A tendência nacional à banalização revela-se na facilidade com que nos referimos a qualquer problema como estratégico. A velha esquerda costumava esconder sua ideologia na proposta de solução de qualquer problema sacralizando-o como estratégico, cuja decodificação era que ele só podia ser resolvido pelo Estado. Existem problemas cuja solução condiciona de tal forma o desenrolar do futuro, que são as hipóteses sobre este (que os deuses se comprazem em esconder) a determinar: o futuro, selecionado precária e probabilisticamente, determina a solução presente. Esta visa aplicar com eficácia os recursos ou as condições favoráveis desfrutadas para alcançar o objetivo determinado. Na História, como na Teoria do Caos, as condições iniciais de onde partimos acabam determinando aonde chegaremos.

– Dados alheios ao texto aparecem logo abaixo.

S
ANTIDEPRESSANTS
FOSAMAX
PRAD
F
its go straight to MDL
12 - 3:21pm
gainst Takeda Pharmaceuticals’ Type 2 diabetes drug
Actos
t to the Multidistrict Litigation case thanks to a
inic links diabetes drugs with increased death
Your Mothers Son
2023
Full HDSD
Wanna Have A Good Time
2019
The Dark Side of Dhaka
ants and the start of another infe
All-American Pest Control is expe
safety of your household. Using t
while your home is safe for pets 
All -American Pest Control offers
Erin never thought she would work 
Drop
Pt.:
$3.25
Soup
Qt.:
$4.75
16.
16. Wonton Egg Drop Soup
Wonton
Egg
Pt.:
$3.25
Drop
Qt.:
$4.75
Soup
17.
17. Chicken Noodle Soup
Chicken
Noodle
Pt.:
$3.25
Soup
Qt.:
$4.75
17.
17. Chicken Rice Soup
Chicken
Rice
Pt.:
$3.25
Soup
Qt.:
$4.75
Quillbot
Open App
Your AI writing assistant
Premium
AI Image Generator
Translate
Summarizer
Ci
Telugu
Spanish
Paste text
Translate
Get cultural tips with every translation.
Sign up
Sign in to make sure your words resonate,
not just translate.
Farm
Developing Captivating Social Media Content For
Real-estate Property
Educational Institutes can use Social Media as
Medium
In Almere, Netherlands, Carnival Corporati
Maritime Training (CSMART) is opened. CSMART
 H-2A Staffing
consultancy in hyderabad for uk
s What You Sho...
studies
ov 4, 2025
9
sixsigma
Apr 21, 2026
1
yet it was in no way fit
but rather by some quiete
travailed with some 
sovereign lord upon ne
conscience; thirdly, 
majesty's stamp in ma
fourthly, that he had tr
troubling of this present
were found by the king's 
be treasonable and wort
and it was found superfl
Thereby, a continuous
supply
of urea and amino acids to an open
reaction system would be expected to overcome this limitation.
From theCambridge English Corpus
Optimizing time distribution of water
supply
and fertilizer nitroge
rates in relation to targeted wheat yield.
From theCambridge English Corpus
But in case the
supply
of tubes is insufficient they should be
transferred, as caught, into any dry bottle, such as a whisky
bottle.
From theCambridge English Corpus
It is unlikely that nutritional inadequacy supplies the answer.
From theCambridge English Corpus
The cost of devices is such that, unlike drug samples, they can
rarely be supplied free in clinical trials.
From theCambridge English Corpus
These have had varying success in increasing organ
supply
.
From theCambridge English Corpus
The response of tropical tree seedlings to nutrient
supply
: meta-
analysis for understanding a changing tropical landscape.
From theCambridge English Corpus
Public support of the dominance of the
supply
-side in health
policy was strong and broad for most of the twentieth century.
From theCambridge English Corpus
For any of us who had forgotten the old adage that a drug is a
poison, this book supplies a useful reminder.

O problema do pré-sal é daqueles que exigem, efetivamente, uma solução estratégica. Trata-se de um bônus da natureza do fator ubíquo e não renovável, necessário à produção de bens e serviços com a tecnologia que criamos à sua volta. Temos de usá-lo, portanto, com cuidado, parcimônia e inteligência.
Ao fim de 2007, nossas reservas provadas de petróleo eram da ordem de 12,6 bilhões de barris, qualquer coisa como 1% das mundiais. Em 1997, somavam 7,1 bilhões de barris e seu crescimento tem sido de cerca de 5,9% ao ano, com a produção aumentando, no mesmo período, em 7,8%, nada muito animador para um país que precisa crescer vigorosamente, porque em 2030 terá 240 milhões de habitantes e precisaremos dar emprego decente a 150 milhões entre 15 e 65 anos.
Há poucos meses, o presidente da ANP, Haroldo Lima, foi objeto das mais graves recriminações do mercado por ter revelado o que há oito anos era público: que havia a suspeita de substanciais depósitos de petróleo na camada do pré-sal. De fato, no United States Geological Survey de 2000 já se lê sobre o Brasil: reserva atual 9 bilhões de barris; e recursos não descobertos, de 55 bilhões de barris. E se o US Geological Survey continua confiável, existe ainda substancial volume de petróleo não descoberto no Irã, na Rússia, no Iraque, na Arábia Saudita, nos EUA e na Nigéria. As reservas mundiais provadas cresceram 1,5% ao ano entre 1997 e 2007.
Nos últimos oito anos, o trabalho da Petrobras e das empresas nacionais e estrangeiras que entraram no setor depois da abertura do mercado autorizada pela lei de 1997, confirmaram a suspeita no caso brasileiro. Há mesmo petróleo no pré-sal (já extraído em Jubarte em condições menos hostis). Há uma estimativa ainda precária para Tupi de 8 bilhões (dois terços das reservas provadas atuais). E, à boca pequena, técnicos conservadores e responsáveis dizem que podemos ter qualquer coisa entre 50 bilhões e 80 bilhões de barris.
Esperemos o melhor resultado possível, mas dentro desse intervalo a nova descoberta vai permitir ao Brasil superar – a partir de 2012 ou 2014 e durante uma geração pelo menos – o aparecimento de um dos dois gargalos que no passado abortaram nosso crescimento: a crise energética e/ou a crise no financiamento dos déficits acumulados no setor externo. É pouco provável, entretanto, que a melhor solução para o nosso desenvolvimento social e econômico seja o País tornar-se um importante exportador de petróleo ou meter-se no cartel das mãos sujas.
A tecnologia que nos séculos XIX e XX nos trouxe da Idade da Pedra à da Informática é baseada na energia produzida pelo petróleo. Seu uso menos nobre é no transporte (cerca de 60%). Nos usos de maior nobreza, a refinação produz os insumos para toda sorte de indústrias (desde a geração de energia elétrica até a química) e é fundamental para o aumento da produtividade agrícola. A continuação do desenvolvimento tecnológico, estimulado pelo aumento dos preços do petróleo, deve acelerar sua substituição no transporte pelos combustíveis renováveis (etanol e biodiesel de todos os matizes) e pelo aperfeiçoamento de novos tipos de motores. No caso dos usos mais nobres, a probabilidade de grande substituição é consideravelmente menor, mesmo quando se pensa uma geração à frente.
Como o volume da Terra é finito, é claro que o volume de petróleo (descoberto e a descobrir) também é finito. Não há certeza, entretanto, se sua produção começa a desacelerar nos próximos 10 ou 15 anos, como se lê na maioria das previsões. O que parece certo é que o custo marginal de extração continuará a aumentar e que, portanto, o próprio mercado vai estimular, cada vez mais, seu uso para os destinos dos seus refinados mais nobres. Isso abrirá uma boa janela de oportunidades para a indústria e o emprego no Brasil.